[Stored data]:
━━━━━━━━━━━━━━━━━━━━━━━━━━━━━━

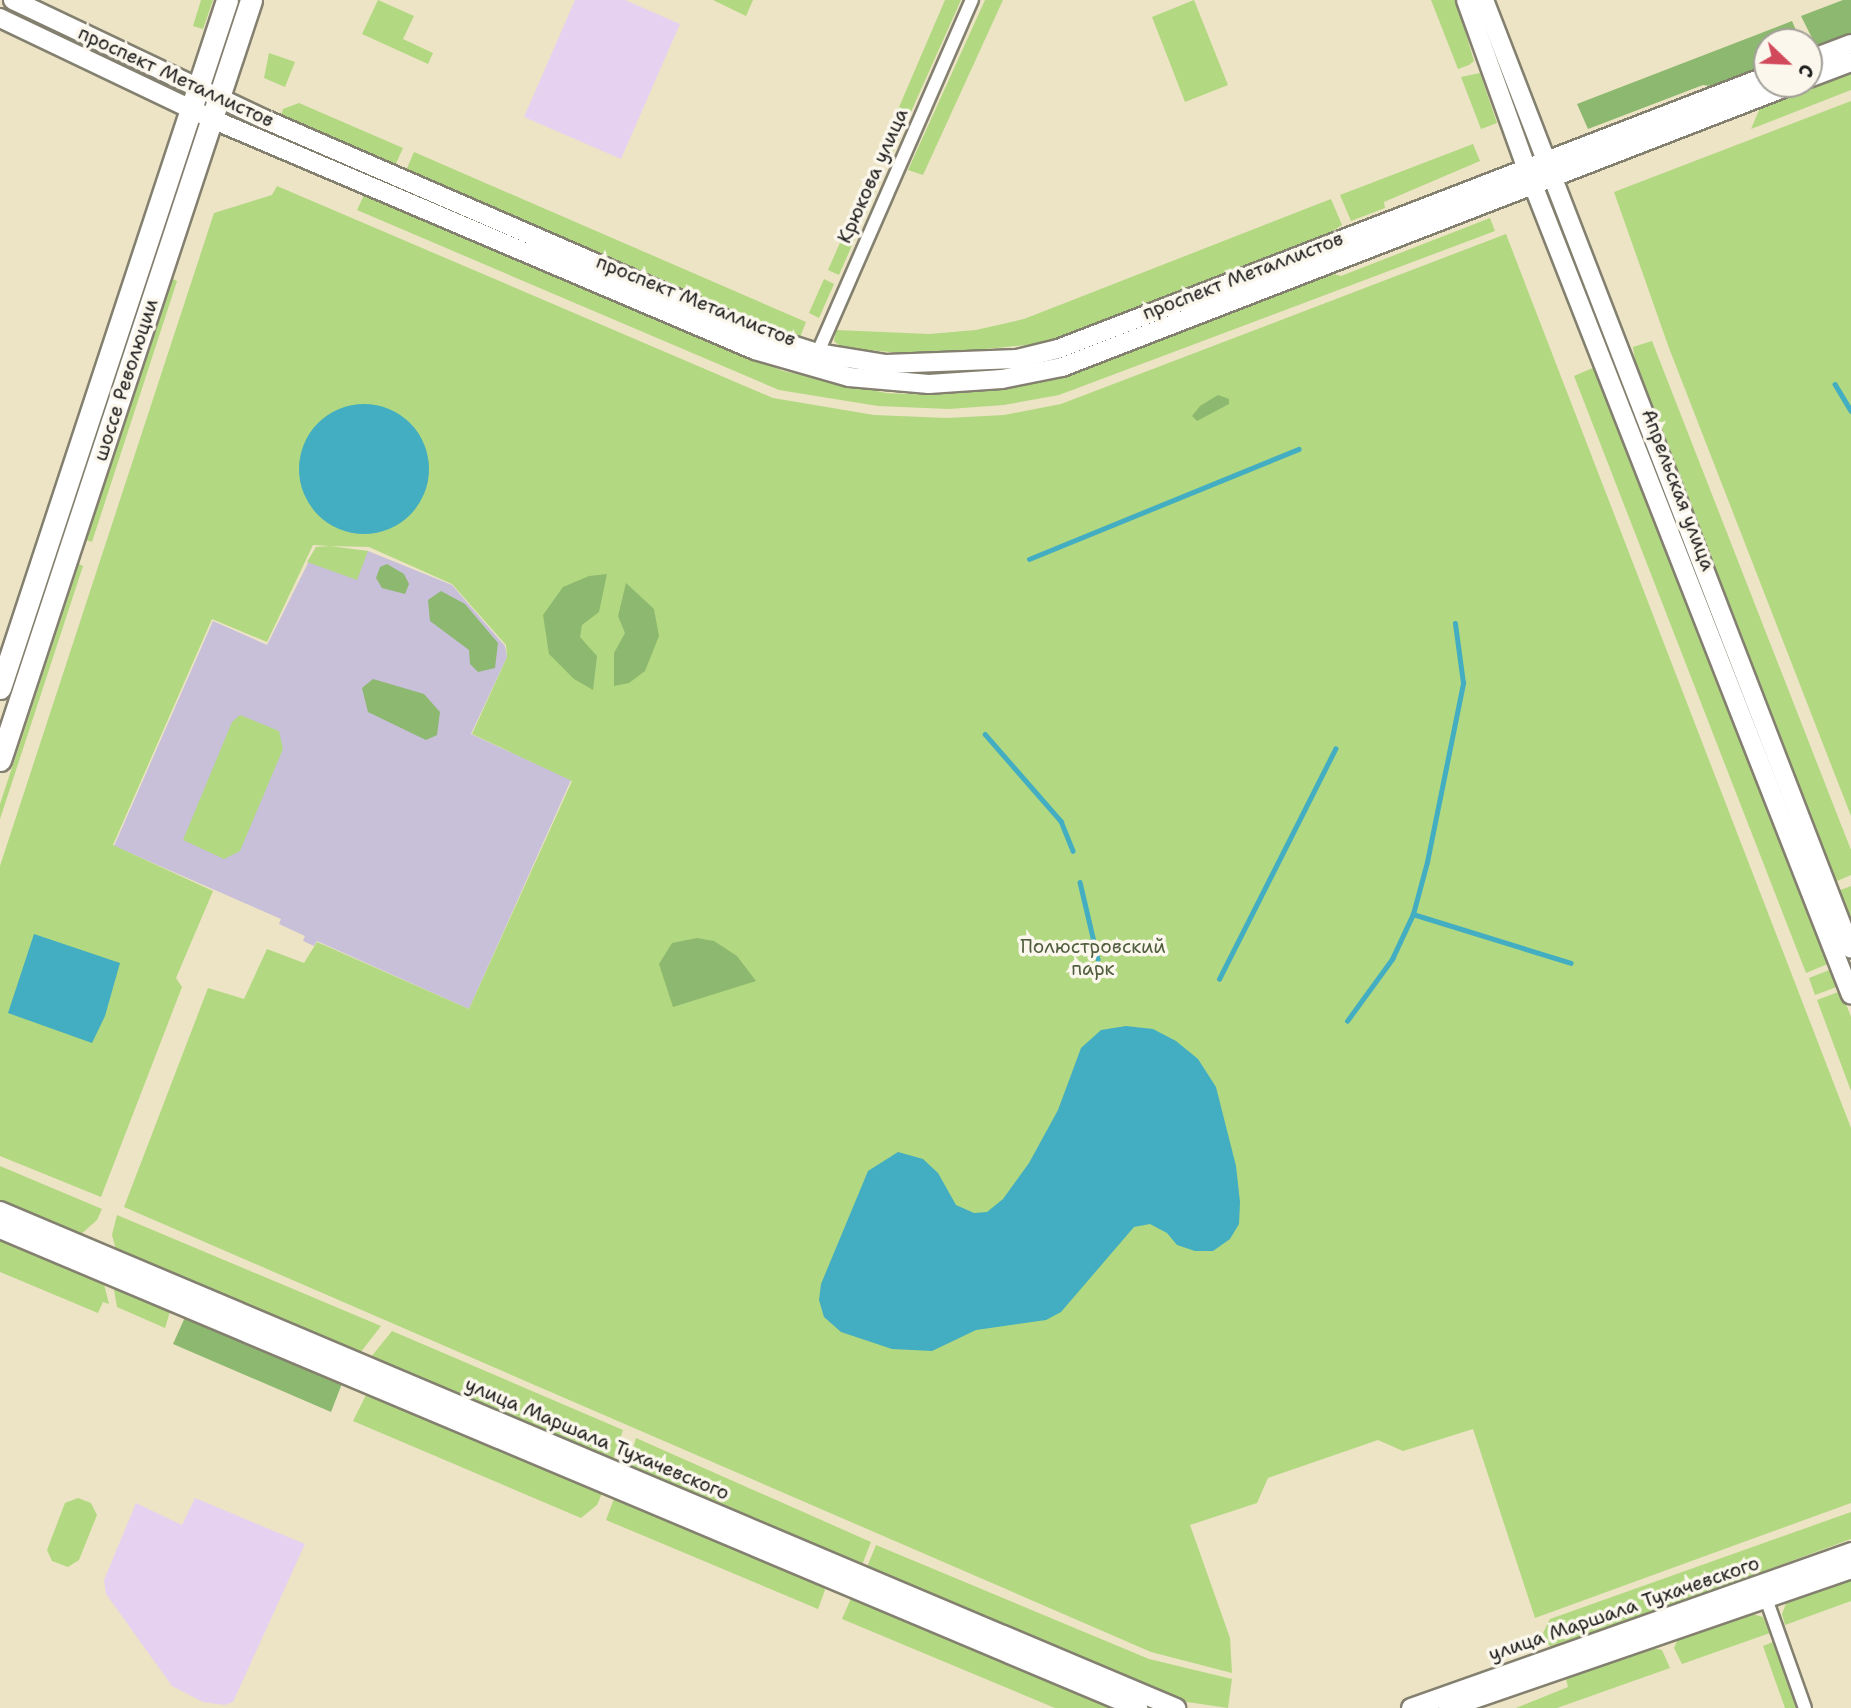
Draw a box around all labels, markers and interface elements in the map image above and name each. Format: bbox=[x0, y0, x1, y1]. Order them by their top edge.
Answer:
street label: проспект Металлистов bbox=[75, 22, 277, 132]
north arrow bbox=[1753, 28, 1823, 98]
text: С bbox=[1792, 60, 1820, 81]
street label: Крюкова улица bbox=[833, 105, 913, 247]
street label: проспект Металлистов bbox=[1139, 227, 1347, 325]
street label: проспект Металлистов bbox=[593, 251, 799, 351]
street label: шоссе Революции bbox=[89, 296, 163, 464]
street label: Апрельская улица bbox=[1637, 406, 1719, 574]
park label: Полюстровский парк bbox=[1020, 936, 1166, 980]
street label: улица Маршала Тухачевского bbox=[461, 1373, 733, 1505]
street label: улица Маршала Тухачевского bbox=[1486, 1552, 1762, 1666]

━━━━━━━━━━━━━━━━━━━━━━━━━━━━━━

[Work item]:
Leaving the pictures aside, output each entry above exactly as written.

[Answer to this task]:
Draw a box around all labels, markers and interface elements in the map image above and name each. Format: bbox=[x0, y0, x1, y1]. Order them by their top edge.
Answer:
street label: проспект Металлистов bbox=[75, 22, 277, 132]
north arrow bbox=[1753, 28, 1823, 98]
text: С bbox=[1792, 60, 1820, 81]
street label: Крюкова улица bbox=[833, 105, 913, 247]
street label: проспект Металлистов bbox=[1139, 227, 1347, 325]
street label: проспект Металлистов bbox=[593, 251, 799, 351]
street label: шоссе Революции bbox=[89, 296, 163, 464]
street label: Апрельская улица bbox=[1637, 406, 1719, 574]
park label: Полюстровский парк bbox=[1020, 936, 1166, 980]
street label: улица Маршала Тухачевского bbox=[461, 1373, 733, 1505]
street label: улица Маршала Тухачевского bbox=[1486, 1552, 1762, 1666]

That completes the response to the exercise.